[PATCH] Drop callee function size limits for IPA inlining

Jan Hubicka hubicka@ucw.cz
Fri Feb 18 21:14:00 GMT 2011


> Hi,
> 
> On Fri, 18 Feb 2011, Jan Hubicka wrote:
> 
> > We have c-ray with relatively large raysphere (polyhedron's fatigue is 
> > the same case as analyzed in one of the PRs).  We declare decision on 
> > whether to inline it to be global property. We set growth to 30% that is 
> > safely big enough to make raysphere inlined on c-ray.
> > 
> > However now if you make c-ray not a stupid benchmark, but part of big 
> > program, then raysphere won't be inlined with LTO since the other useful 
> > calls from big program leading to smaller callees will win.
> 
> Um, yes of course.  But what you're basically saying is: "with 
> the current heuristics a different program than what the experiment is 
> about will not work as designed".  Well, that's to be expected.

Same program (locally), just padded with extra code around.  Think of linking
c-ray into GCC and replacing main() by conditional dispatch to cray or gcc.

This is bit funny, but not really detached from reality.  When you have huge
app, there is usually small kernel you worry about padded by tons of
uniteresting code.

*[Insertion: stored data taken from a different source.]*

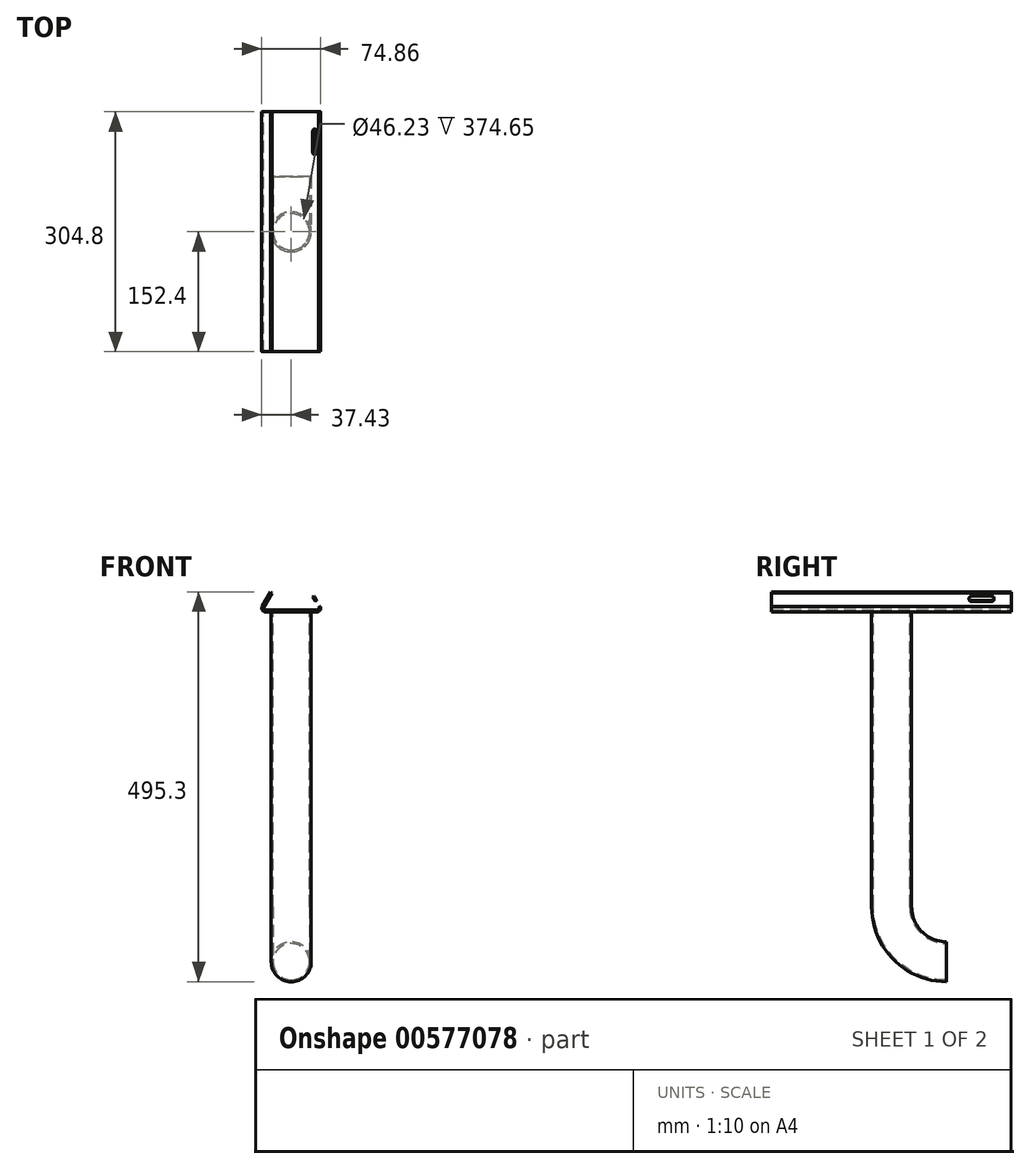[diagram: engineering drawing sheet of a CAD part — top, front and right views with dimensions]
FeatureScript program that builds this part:
annotation { "Feature Type Name" : "Feature", "Feature Type Description" : "" }
export const myFeature = defineFeature(function(context is Context, id is Id, definition is map)
    precondition{}
    {
        {
            var Q0;
            Q0=qCreatedBy(makeId("Front.planeOp"),FACE);
            var sketch = newSketch(context, id + "F0", { "sketchPlane" : qUnion([Q0])});
            skLineSegment(sketch, "E0", {"start": v(-32.86, 0) * mm, "end": v(32.86, 0) * mm});
            skLineSegment(sketch, "E1", {"start": v(36.81, 6.86) * mm, "end": v(26.1, 25.4) * mm});
            skLineSegment(sketch, "E2", {"start": v(-36.81, 6.86) * mm, "end": v(-26.1, 25.4) * mm});
            skLineSegment(sketch, "E3", {"start": v(0, 44.5) * mm, "end": v(0, -47.28) * mm, "construction": true});
            skLineSegment(sketch, "E4.0", {"start": v(-32.86, 2.29) * mm, "end": v(32.86, 2.29) * mm});
            skLineSegment(sketch, "E5.0", {"start": v(-34.84, 5.71) * mm, "end": v(-24.13, 24.26) * mm});
            skLineSegment(sketch, "E6.0", {"start": v(34.84, 5.71) * mm, "end": v(24.13, 24.26) * mm});
            skLineSegment(sketch, "E7", {"start": v(-26.1, 25.4) * mm, "end": v(-24.13, 24.26) * mm});
            skLineSegment(sketch, "E8", {"start": v(24.13, 24.26) * mm, "end": v(26.1, 25.4) * mm});
            skPoint(sketch, "E9.visualSharp", {"position": v(-36.81, 2.29) * mm});
            skArc(sketch, "E9.filletArc", {"start": v(-34.84, 5.72) * mm, "mid": v(-34.84, 3.43) * mm, "end": v(-32.86, 2.29) * mm});
            skPoint(sketch, "E10.visualSharp", {"position": v(36.81, 2.29) * mm});
            skArc(sketch, "E10.filletArc", {"start": v(32.86, 2.29) * mm, "mid": v(34.84, 3.43) * mm, "end": v(34.84, 5.72) * mm});
            skPoint(sketch, "E11.visualSharp", {"position": v(-40.77, 0) * mm});
            skArc(sketch, "E11.filletArc", {"start": v(-36.81, 6.86) * mm, "mid": v(-36.81, 2.29) * mm, "end": v(-32.86, 0) * mm});
            skPoint(sketch, "E12.visualSharp", {"position": v(40.77, 0) * mm});
            skArc(sketch, "E12.filletArc", {"start": v(32.86, 0) * mm, "mid": v(36.81, 2.29) * mm, "end": v(36.81, 6.86) * mm});
            skSolve(sketch);
        }
        {
            var Q0;
            Q0=makeQuery(id+"F0.imprint","IMPRINT",FACE,{"disambiguationData":[TD([[makeQuery(id+"F0.imprint","IMPRINT",EDGE,{"derivedFrom":sQuery(id+"F0.wireOp",EDGE,"E0")}),1.0]])]});
            extrude(context, id + "F1", {"entities" : qUnion([Q0]), "depth" : 304.8 * mm});
        }
        {
            var Q0;
            Q0=makeQuery(id+"F1.opExtrude","CAP_FACE",FACE,{"disambiguationData":[OSD([sQuery(id+"F0.wireOp",EDGE,"E0"),sQuery(id+"F0.wireOp",EDGE,"E1"),sQuery(id+"F0.wireOp",EDGE,"E2"),sQuery(id+"F0.wireOp",EDGE,"E4.0"),sQuery(id+"F0.wireOp",EDGE,"E5.0"),sQuery(id+"F0.wireOp",EDGE,"E6.0"),sQuery(id+"F0.wireOp",EDGE,"E7"),sQuery(id+"F0.wireOp",EDGE,"E8"),sQuery(id+"F0.wireOp",EDGE,"E9.filletArc"),sQuery(id+"F0.wireOp",EDGE,"E10.filletArc"),sQuery(id+"F0.wireOp",EDGE,"E11.filletArc"),sQuery(id+"F0.wireOp",EDGE,"E12.filletArc")])],"isStart":false});
            cPlane(context, id + "F2", {"entities" : qUnion([Q0]), "cplaneType" : CPlaneType.OFFSET, "offset" : 152.4 * mm, "oppositeDirection" : true, "width" : 152.4 * mm, "height" : 152.4 * mm});
        }
        {
            var Q0;
            Q0=qCreatedBy(makeId("Right.planeOp"),FACE);
            var sketch = newSketch(context, id + "F3", { "sketchPlane" : qUnion([Q0])});
            skLineSegment(sketch, "E13", {"start": v(-152.4, 0) * mm, "end": v(-152.4, -374.65) * mm});
            skLineSegment(sketch, "E14.0", {"start": v(-304.8, -444.5) * mm, "end": v(0, -444.5) * mm, "construction": true});
            skArc(sketch, "E15", {"start": v(-152.4, -374.65) * mm, "mid": v(-131.94, -424.04) * mm, "end": v(-82.55, -444.5) * mm});
            skPoint(sketch, "E15.first.point", {"position": v(-152.4, -374.65) * mm});
            skPoint(sketch, "E15.second.point", {"position": v(-82.55, -444.5) * mm});
            skPoint(sketch, "E15.third.point", {"position": v(-82.55, -444.5) * mm});
            skSolve(sketch);
        }
        {
            var Q0;
            Q0=sQuery(id+"F3.wireOp",VERTEX,"E15.third.point");
            var Q1;
            Q1=qCreatedBy(makeId("Front.planeOp"),FACE);
            cPlane(context, id + "F4", {"entities" : qUnion([Q0, Q1]), "cplaneType" : CPlaneType.PLANE_POINT, "offset" : 25.4 * mm, "width" : 152.4 * mm, "height" : 152.4 * mm});
        }
        {
            var Q0;
            Q0=qCreatedBy(id+"F4.planeOp",FACE);
            var sketch = newSketch(context, id + "F5", { "sketchPlane" : qUnion([Q0])});
            skCircle(sketch, "E16", {"center": v(0, -444.5) * mm, "radius": 25.4 * mm});
            skCircle(sketch, "E17", {"center": v(0, -444.5) * mm, "radius": 23.11 * mm});
            skSolve(sketch);
        }
        {
            var Q0;
            Q0=qSketchRegion(id+"F5",true);
            var Q1;
            Q1=qConstructionFilter(qBodyType(qCreatedBy(id+"F3",EDGE),BodyType.WIRE),ConstructionObject.NO);
            sweep(context, id + "F6", {"operationType" : NewBodyOperationType.ADD, "profiles" : qUnion([Q0]), "path" : qUnion([Q1])});
        }
        {
            var Q0;
            Q0=makeQuery(id+"F1.opExtrude","SWEPT_FACE",FACE,{"disambiguationData":[OSD([sQuery(id+"F0.wireOp",EDGE,"E1")])]});
            var sketch = newSketch(context, id + "F7", { "sketchPlane" : qUnion([Q0])});
            skArc(sketch, "E18", {"start": v(-279.4, 2.6) * mm, "mid": v(-282.58, -0.58) * mm, "end": v(-279.4, -3.76) * mm});
            skArc(sketch, "E19", {"start": v(-254, -3.76) * mm, "mid": v(-250.83, -0.58) * mm, "end": v(-254, 2.6) * mm});
            skLineSegment(sketch, "E20", {"start": v(-279.4, 2.6) * mm, "end": v(-254, 2.6) * mm});
            skLineSegment(sketch, "E21", {"start": v(-279.4, -3.76) * mm, "end": v(-254, -3.76) * mm});
            skLineSegment(sketch, "E22", {"start": v(-152.4, 93.04) * mm, "end": v(-152.4, -99.81) * mm, "construction": true});
            skPoint(sketch, "E22.startSnap0", {"position": v(-152.4, -12.47) * mm});
            skArc(sketch, "E23.MirrorCS", {"start": v(-25.4, 2.6) * mm, "mid": v(-22.23, -0.58) * mm, "end": v(-25.4, -3.76) * mm});
            skLineSegment(sketch, "E24.MirrorCS", {"start": v(-25.4, 2.6) * mm, "end": v(-50.8, 2.6) * mm});
            skArc(sketch, "E25.MirrorCS", {"start": v(-50.8, -3.76) * mm, "mid": v(-53.98, -0.58) * mm, "end": v(-50.8, 2.6) * mm});
            skLineSegment(sketch, "E26.MirrorCS", {"start": v(-25.4, -3.76) * mm, "end": v(-50.8, -3.76) * mm});
            skArc(sketch, "E27", {"start": v(-165.1, 2.6) * mm, "mid": v(-168.28, -0.58) * mm, "end": v(-165.1, -3.76) * mm});
            skArc(sketch, "E28", {"start": v(-139.7, -3.76) * mm, "mid": v(-136.53, -0.58) * mm, "end": v(-139.7, 2.6) * mm});
            skLineSegment(sketch, "E29", {"start": v(-165.1, 2.6) * mm, "end": v(-139.7, 2.6) * mm});
            skLineSegment(sketch, "E30", {"start": v(-165.1, -3.76) * mm, "end": v(-139.7, -3.76) * mm});
            skSolve(sketch);
        }
        {
            var Q0;
            Q0=makeQuery(id+"F7.imprint","IMPRINT",FACE,{"disambiguationData":[TD([[makeQuery(id+"F7.imprint","IMPRINT",EDGE,{"derivedFrom":sQuery(id+"F7.wireOp",EDGE,"E18")}),1.0]])]});
            var Q1;
            Q1=makeQuery(id+"F7.imprint","IMPRINT",FACE,{"disambiguationData":[TD([[makeQuery(id+"F7.imprint","IMPRINT",EDGE,{"derivedFrom":sQuery(id+"F7.wireOp",EDGE,"E27")}),1.0]])]});
            var Q2;
            Q2=makeQuery(id+"F7.imprint","IMPRINT",FACE,{"disambiguationData":[TD([[makeQuery(id+"F7.imprint","IMPRINT",EDGE,{"derivedFrom":sQuery(id+"F7.wireOp",EDGE,"E23.MirrorCS")}),-1.0]])]});
            extrude(context, id + "F8", {"entities" : qUnion([Q0, Q1, Q2]), "operationType" : NewBodyOperationType.REMOVE, "endBound" : BoundingType.UP_TO_NEXT, "oppositeDirection" : true, "depth" : 25.4 * mm});
        }
    });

So I think you solved the benchmark case, but not real world
scenario, really.

Movie codec linked as part of Mozilla is quite well this case.
> 
> _Of course_ the definition of badness and usefullness must be changed too 
> for the removal of pruning to not have undesired effects.  I'm really not 
> sure what you're getting at, you're pointing at a clearly unfinished 
> experiment and argue that this approach can't work for reasons in the 
> current implementation of heuristics.  /me confused
> 
> > Badness is more or less function of the callee size with few extra local 
> > hints based on caller side so it is quite safe to assume that the 
> > fibheap queue is ordered by size of the function and we cut of much 
> > earlier than the current default of 40 instructions in size.
> 
> Yes, that is the case currently.  But you're argueing as if this has to be 
> the case forever.  The whole point is to also introduce different 
> definitions of badness and usefullness.  For instance taking into account 
> the actual parameters and their influence on the (then inlined) body.

Well, we agree that we need different notions of usefulness.  I am just trying
to argue that having local way of saying "we do not want to inline this call
because expected runtime benefits are very small" is very desriable and inliner
should be oriented towards it.

In addition to fact that we want prevent code growth at cold calls (I think we
all agree on this one), I still think that estimated function size (after it is
inlined to particular context, not before inlining as we do now) is good notion
unless we have some other hint overwritting it (like we know that the function
will combine partiuclarly well with surrounding code. Open64 has the LNO logic,
most compilers highly preffer single BB functions as they expect scheduling to
win).  Perhaps your idea of badness+usefulness refinement is pretty much the
same after all? Or what actual plans do you have here?

If we relate all local properties to global program growth, we will run into
problems that same code being part of larger program will become slower (or
faster, but the general observation seems to be that bigger program is the more
inlining possibilities are there with LTO).

This is IMO very non-intuitive to users: you will see more often LTOed programs
getting slower than non-LTOed, users will be suprised that adding more
uninteresting code to completely different part of application makes their
compitation kernel slower, etc.  It will also make testcases harder to reduce
and turn into stand alone benchmarks.

I am aware that this happens to large degree with current inliner and LTO on
very large apps (where we really are bound by program growth alone), but i see
this as a problem rather than feature.  

Some inliners (like LLVM I blieve) are purely local, our inliner is mixture of
local and global properties.  I will look more into open64 and HP, but I think
they are sort of similar - they try to be local but have global growth boundary.